Think about this: if somebody steals your car, he’s liable in some states to serve over eight years in prison.
Currently, if the same person steals through price hikes your family’s money for an EpiPen or a Daraprim prescription, the only penalty is social pressure.
Yet the cost of the theft to each individual can be the same, or far more, than the loss of a car.
So this nation needs a law that would make price gougers guilty of a felony, punishable by five years in a maximum security prison, for each person gouged. Remember, these highway robbers don’t gouge just one or two people. They gouge thousands of sick people and their families.

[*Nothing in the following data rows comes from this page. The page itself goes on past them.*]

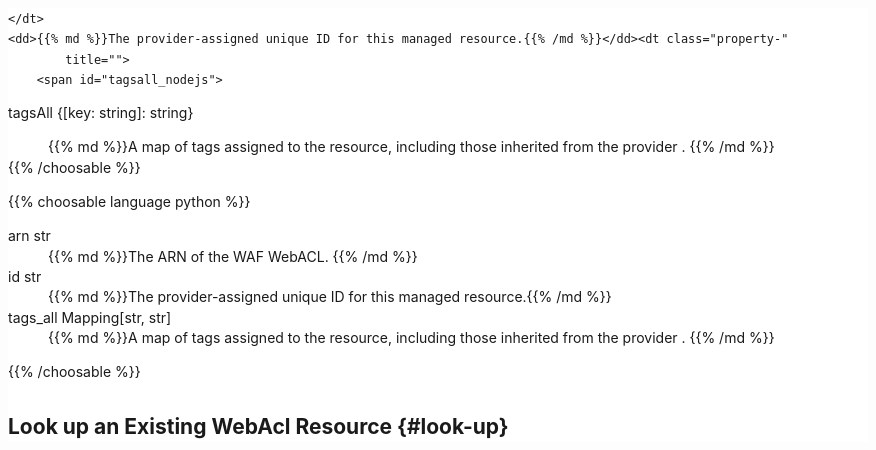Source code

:     </dt>
    <dd>{{% md %}}The provider-assigned unique ID for this managed resource.{{% /md %}}</dd><dt class="property-"
            title="">
        <span id="tagsall_nodejs">
<a data-swiftype-name="resource-property" data-swiftype-type="text" href="#tagsall_nodejs" style="color: inherit; text-decoration: inherit;">tags<wbr>All</a>
</span>
        <span class="property-indicator"></span>
        <span class="property-type">{[key: string]: string}</span>
    </dt>
    <dd>{{% md %}}A map of tags assigned to the resource, including those inherited from the provider .
{{% /md %}}</dd></dl>
{{% /choosable %}}

{{% choosable language python %}}
<dl class="resources-properties"><dt class="property-"
            title="">
        <span id="arn_python">
<a data-swiftype-name="resource-property" data-swiftype-type="text" href="#arn_python" style="color: inherit; text-decoration: inherit;">arn</a>
</span>
        <span class="property-indicator"></span>
        <span class="property-type">str</span>
    </dt>
    <dd>{{% md %}}The ARN of the WAF WebACL.
{{% /md %}}</dd><dt class="property-"
            title="">
        <span id="id_python">
<a data-swiftype-name="resource-property" data-swiftype-type="text" href="#id_python" style="color: inherit; text-decoration: inherit;">id</a>
</span>
        <span class="property-indicator"></span>
        <span class="property-type">str</span>
    </dt>
    <dd>{{% md %}}The provider-assigned unique ID for this managed resource.{{% /md %}}</dd><dt class="property-"
            title="">
        <span id="tags_all_python">
<a data-swiftype-name="resource-property" data-swiftype-type="text" href="#tags_all_python" style="color: inherit; text-decoration: inherit;">tags_<wbr>all</a>
</span>
        <span class="property-indicator"></span>
        <span class="property-type">Mapping[str, str]</span>
    </dt>
    <dd>{{% md %}}A map of tags assigned to the resource, including those inherited from the provider .
{{% /md %}}</dd></dl>
{{% /choosable %}}



## Look up an Existing WebAcl Resource {#look-up}
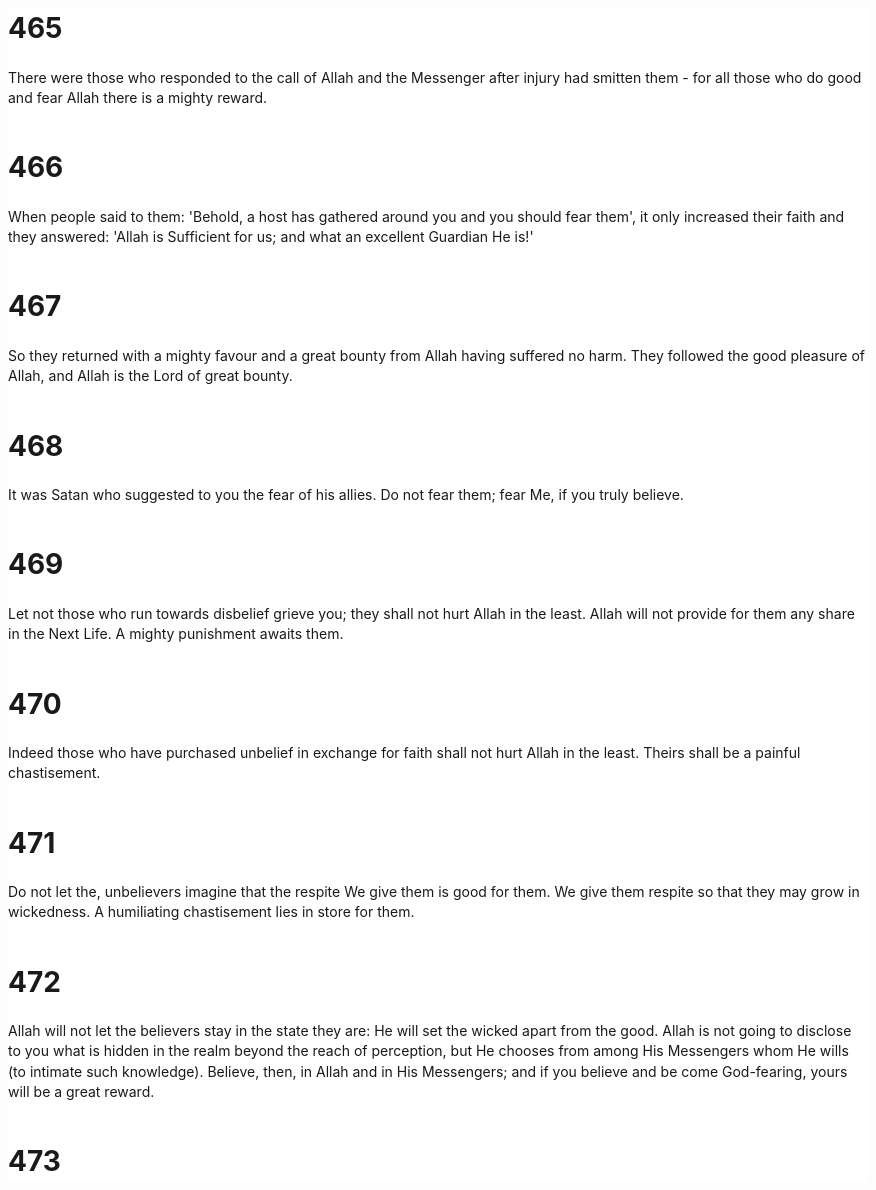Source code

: # 465

There were those who responded to the call of Allah and the Messenger after injury had smitten them - for all those who do good and fear Allah there is a mighty reward.

# 466

When people said to them: 'Behold, a host has gathered around you and you should fear them', it only increased their faith and they answered: 'Allah is Sufficient for us; and what an excellent Guardian He is!'

# 467

So they returned with a mighty favour and a great bounty from Allah having suffered no harm. They followed the good pleasure of Allah, and Allah is the Lord of great bounty.

# 468

It was Satan who suggested to you the fear of his allies. Do not fear them; fear Me, if you truly believe.

# 469

Let not those who run towards disbelief grieve you; they shall not hurt Allah in the least. Allah will not provide for them any share in the Next Life. A mighty punishment awaits them.

# 470

Indeed those who have purchased unbelief in exchange for faith shall not hurt Allah in the least. Theirs shall be a painful chastisement.

# 471

Do not let the, unbelievers imagine that the respite We give them is good for them. We give them respite so that they may grow in wickedness. A humiliating chastisement lies in store for them.

# 472

Allah will not let the believers stay in the state they are: He will set the wicked apart from the good. Allah is not going to disclose to you what is hidden in the realm beyond the reach of perception, but He chooses from among His Messengers whom He wills (to intimate such knowledge). Believe, then, in Allah and in His Messengers; and if you believe and be come God-fearing, yours will be a great reward.

# 473
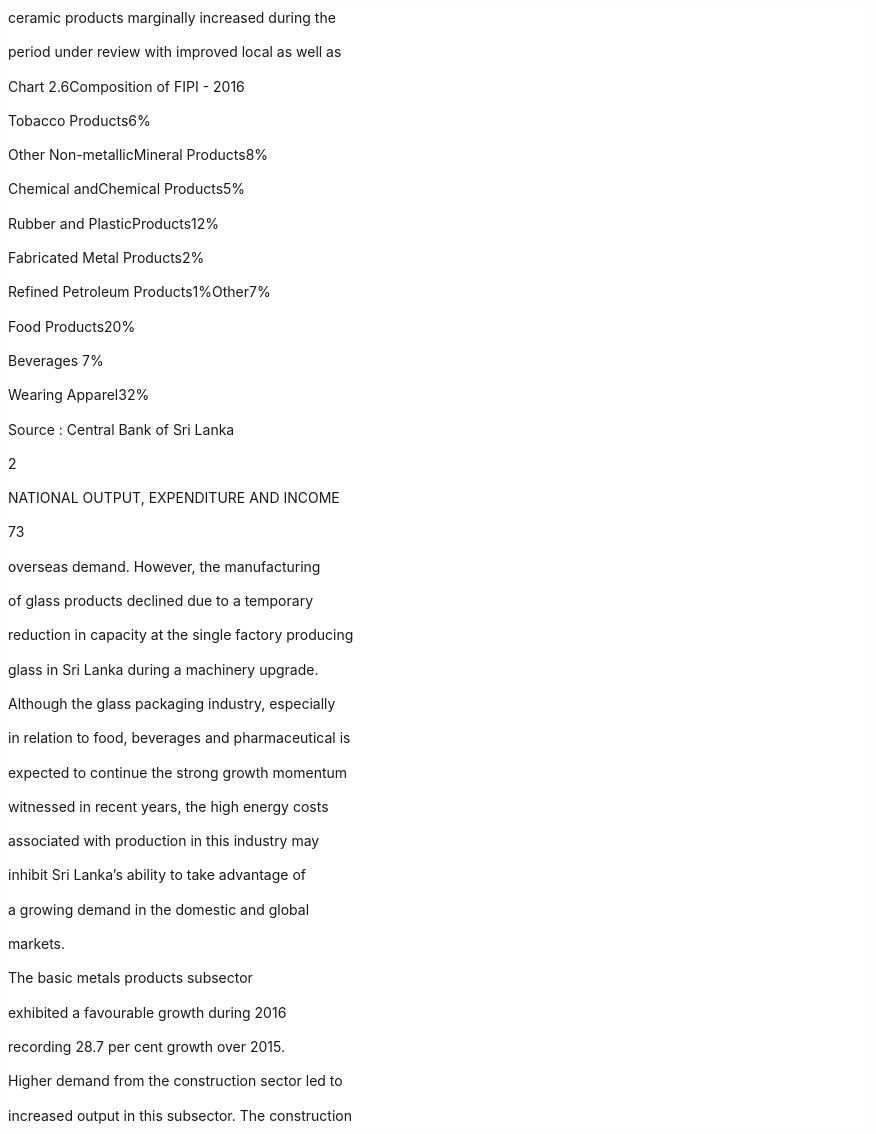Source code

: ceramic products marginally increased during the

period under review with improved local as well as

Chart 2.6Composition of FIPI - 2016

Tobacco Products6%

Other Non-metallicMineral Products8%

Chemical andChemical Products5%

Rubber and PlasticProducts12%

Fabricated Metal Products2%

Refined Petroleum Products1%Other7%

Food Products20%

Beverages 7%

Wearing Apparel32%

Source : Central Bank of Sri Lanka

2

NATIONAL OUTPUT, EXPENDITURE AND INCOME

73

overseas demand. However, the manufacturing

of glass products declined due to a temporary

reduction in capacity at the single factory producing

glass in Sri Lanka during a machinery upgrade.

Although the glass packaging industry, especially

in relation to food, beverages and pharmaceutical is

expected to continue the strong growth momentum

witnessed in recent years, the high energy costs

associated with production in this industry may

inhibit Sri Lanka’s ability to take advantage of

a growing demand in the domestic and global

markets.

The basic metals products subsector

exhibited a favourable growth during 2016

recording 28.7 per cent growth over 2015.

Higher demand from the construction sector led to

increased output in this subsector. The construction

Five years per person gouged, sentences to be served consecutively. Somehow, I think that after the first twenty or thirty years buried alive in prison steel and concrete, Shkreli and Bresch might not be tempted to rob the vulnerable again.
Nor would other drug company executives.
Tell your Senators you want long prison terms for drug price gougers.
Oh, and also tell them you want Joe Manchin forcibly recused by his party from any committee, subcommittee, or matter relating to laws concerning healthcare and most especially pharmaceuticals.